In one clip, a soldier would kill an enemy soldier. In the next, they would be killing a civilian. And in the last video, used as a control, the soldier would shoot a weapon without hitting anybody. In each case, the subject saw the scene from the shooter’s point of view. At the end of each loop, they were asked “Who did you shoot?” and were required to press one of three buttons on a keypad indicating solder, civilian, or no one- a way of making certain they were aware of what they had done. After the fMRI scans, they were also asked to rate on a scale of 1 to 7 how guilty they felt in each scenario.

Molenberghs knew that when he read the scans he would first focus on the activity in the orbitofrontal cortex (OFC), a region of the forebrain that has long been known to be involved with moral sensitivity, moral judgments, and making choices about how to behave. The nearby temporoparietal junction (TPJ) also bears some of this moral load. It processes the sense of agency- the act of doing something deliberately, and therefore owning the responsibility for it. However, that does not always make much of a difference in the real world. Whether a person deliberately shoots someone or the gun goes off accidentally, it would not matter because the victim would be dead regardless. On the other hand, it is significant in affecting how the criminal will later reckon with what they’ve done.

In the study, there was consistently greater activity in the lateral portion of the OFC when subjects imagined shooting civilians than when they shot soldiers. There was also more coinciding between the OFC and the TPJ- with the OFC effectively saying I feel guilty and the TPJ effectively answering You should. It was also found that the degree of OFC activation also correlated well with how bad the subjects reported they felt on their 1 to 7 scale, with more activity in the brains of the people who reported feeling greater guilt.

The OFC and TPJ shared moral processing with yet another region of the brain, known as the fusiform gyrus.
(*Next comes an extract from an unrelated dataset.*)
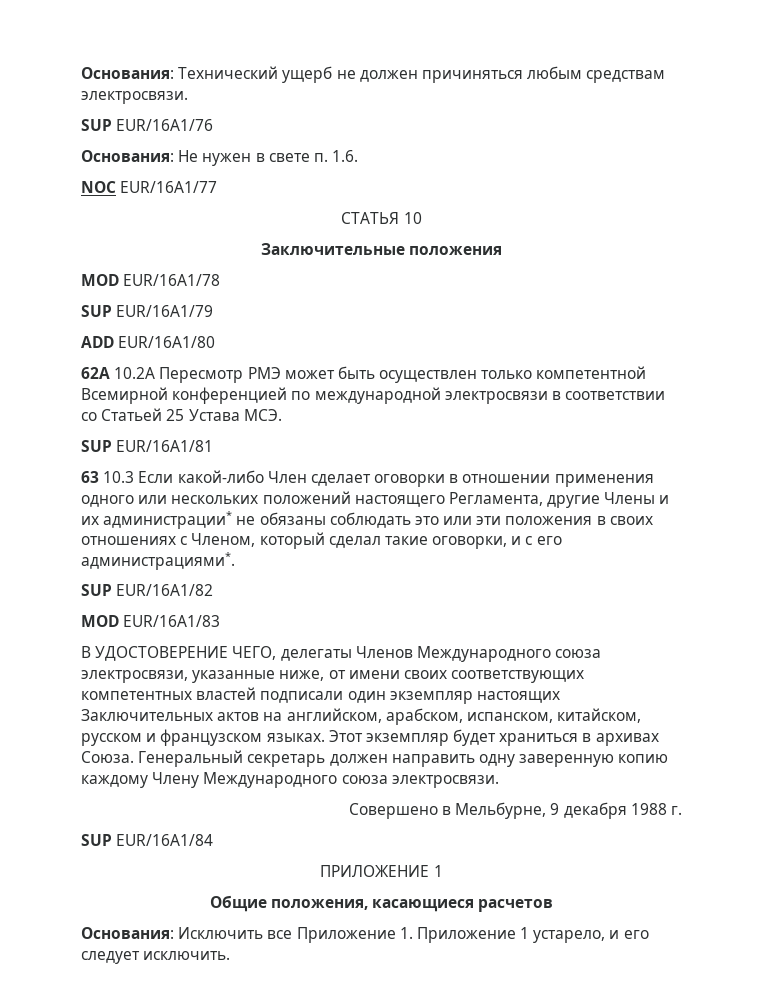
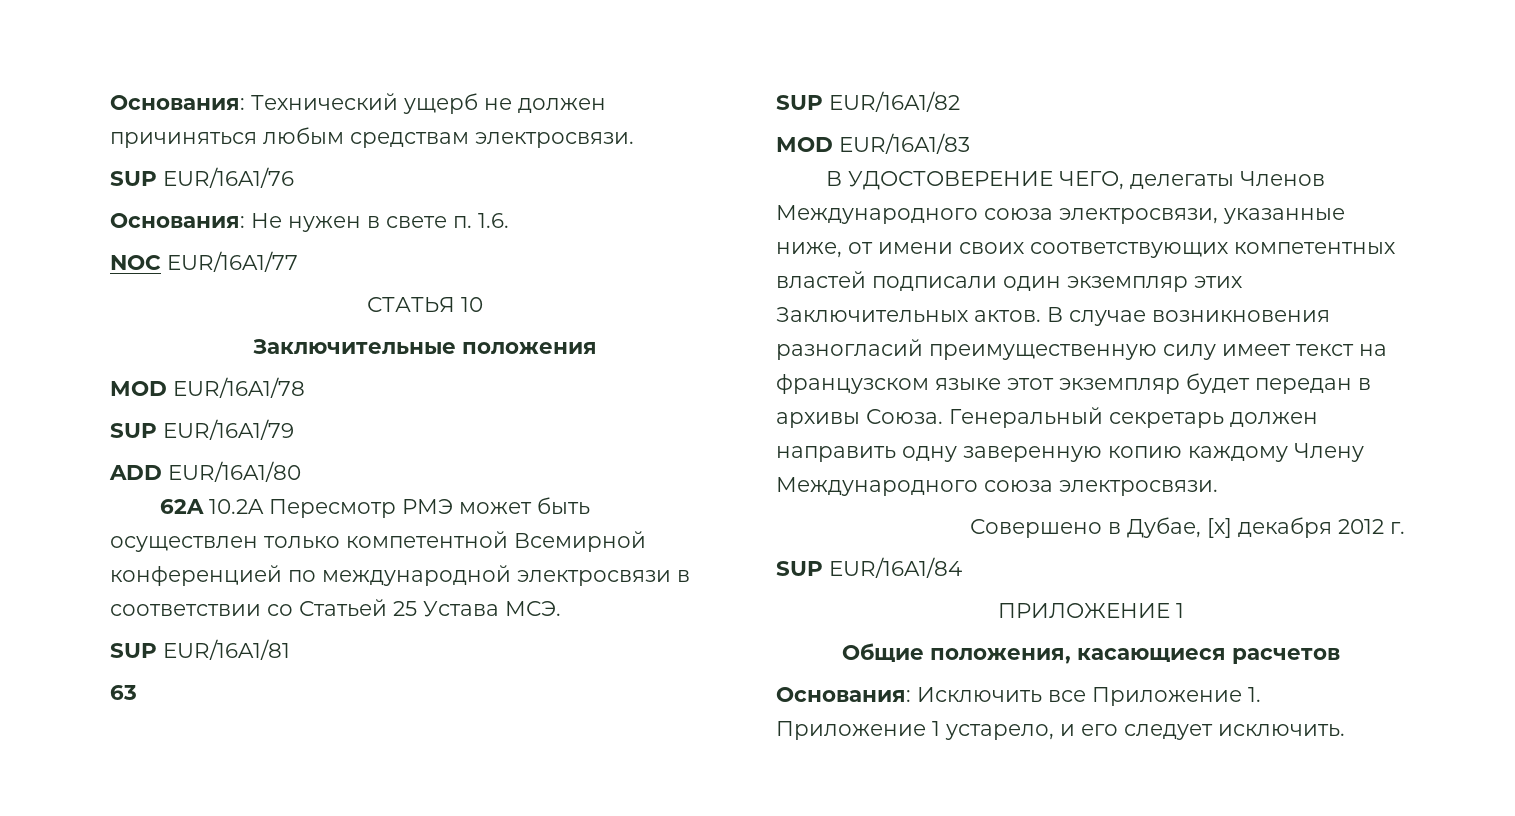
[103,470,654,487] [81,491,670,508] [81,511,653,529] [81,532,562,549] [81,552,235,570] 10.3 Если какой-либо Член сделает оговорки в отношении применения одного или нескольких положений настоящего Регламента, другие Члены и их администрации* не обязаны соблюдать это или эти положения в своих отношениях с Членом, который сделал такие оговорки, и с его администрациями*. -> (137, 692) none
[476,691,560,703] [81,708,642,725] [81,729,659,746] настоящих Заключительных актов на английском, арабском, испанском, китайском, русском и французском языках. Этот экземпляр будет храниться в архивах -> [1194,276,1242,288] [776,307,1330,326] [776,339,1387,360] [776,373,1371,394] [776,412,860,428] этих Заключительных актов. В случае возникновения разногласий преимущественную силу имеет текст на французском языке этот экземпляр будет передан в архивы
[455,802,667,819] Мельбурне, 9 декабря 1988 -> [1127,517,1384,538] Дубае, [х] декабря 2012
This part of the brain was more active when subjects imagined themselves killing civilians- a telling finding since the fusiform gyrus is involved in analyzing faces, suggesting that the subjects were studying the expressions of their imaginary victims and, in doing so, humanized them. There was greater activity in a region named the lingual gyrus when subjects were killing soldiers. The lingual gyrus is involved in the much more dispassionate business of spatial reasoning- just the kind of thing you need when you’re going about the colder business of killing someone you feel justified killing.

Of course, soldiers and psychopaths are two different emotional species. But among people who kill criminally or promiscuously and those who kill legally, the same brain regions are surely involved, though may operate in different ways.

Now that researchers have a better understanding of the human brain when it comes to crime, what changes can be made in order to make sure violence doesn’t occur? Raine, the author of “The Anatomy of Violence,” says that intervention is the right way to go.

In one intervention, he and some colleagues discovered that 3-year-olds who had been assigned to an enrichment program focused on nutrition, exercise, and cognitive skills had better brain functioning at age eleven and a thirty-four percent reduction in criminal activity at age twenty-three when compared with a control group that did not receive this treatment (American Journal of Psychiatry, 2003). And not only is it important to help the children, but it is also equally beneficial when adults are helped out too. David Olds, PhD, of the University of Colorado has found that with intervening even earlier, pregnant low-income mothers who were visited regularly by home nurses that talked to them about health, education and parenting were less likely to have children who were arresting by age fifteen (Infant Mental Health Journal, 2006).

It’s clear that murder’s neural and moral roots are deeply entangled. However, learning to untangle these roots one day can be a big help for psychologists and criminologists to predict who will kill- and possibly stop them before they do.